Os ecos dos protestos contra o racismo desencadeados pela morte de George Floyd chegaram ao mundo do cinema e da televisão. Para já, na forma de ‘purga’ dos conteúdos que podem ser entendidos como uma forma de «perpetuar» os comportamentos racistas.
Os casos sucedem-se. A Disney, por exemplo, evitou trazer para o catálogo do seu serviço de streaming – o Disney+, lançado há menos de um ano – o filme A Canção do Sul. Lançado em 1946, produzido por Walt Disney, e lançado pela RKO Radio Pictures, foi a primeira película da Disney a utilizar atores reais que interagiam com a animação. Ambientado numa plantação, a partir da das histórias de Joel Chandler Harris (Uncle Remus), o filme foi mal recebido desde o início e as acusações de racismo sucederam-se, ao ponto de, ainda hoje, ser conhecido como uma espécie de ‘filme invisível’ dos estúdios, visto que foi rapidamente enfiado numa gaveta.

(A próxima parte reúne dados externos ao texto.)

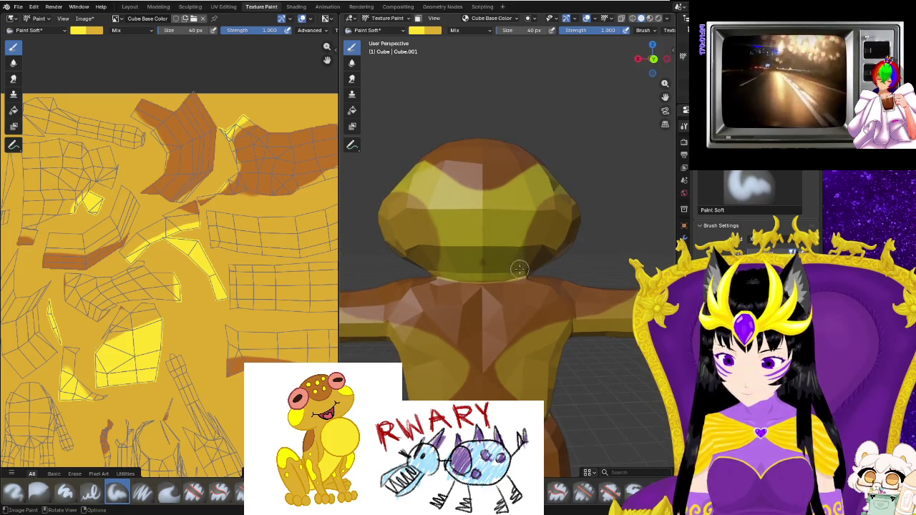
{"action": "mouse_move", "coordinate": [519, 268]}
{"action": "middle_mouse_down"}
{"action": "mouse_move", "coordinate": [453, 248]}
{"action": "mouse_move", "coordinate": [458, 286]}
{"action": "middle_mouse_up"}
{"action": "scroll", "coordinate": [458, 287], "scroll_direction": "up", "scroll_amount": 2}
{"action": "scroll", "coordinate": [471, 323], "scroll_direction": "up", "scroll_amount": 2}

Já na televisão, a Paramount cancelou o programa Cops, que exibia há seis anos, depois de ter adquirido os direitos do programa à FOX, canal no qual Cops durou 25 temporadas. O programa tinha como estrelas os polícias dos Estados Unidos, que eram filmados ao estilo de reality-show durante o seu trabalho. A nova temporada já devia ter estreado na Paramount, mas os responsáveis pelo canal resolveram banir o formato devido à tensão nos EUA. «Não temos planos, nem atuais nem futuros, para o programa voltar à grelha», confirmou um porta-voz da cadeia à Hollywood Reporter.
As mudanças trazidas pela morte de George Floy continuam também a fazer-se sentir no streaming. A HBO Max, uma das plataformas de streaming detida pela WarnerMedia, retirou esta semana filme E Tudo o Vento Levou do seu catálogo nos EUA. A longa-metragem de Victor Fleming, lançada em 1939, deixou de estar disponível depois dos violentos protestos contra o racismo desencadeados pela morte de George Floyd. Na terça-feira, John Ridley, do escritor e argumentista – que assinou o argumento do filme 12 Anos Escravo (2013), e que lhe valeu o Óscar de Melhor Argumento Adaptado – tinha publicado uma coluna de opinião no Los Angeles Times onde se refere especificamente ao filme, considerando que a trama «ignora» os «horrores» da escravatura e «perpetua os estereótipos mais dolorosos das pessoas de cor».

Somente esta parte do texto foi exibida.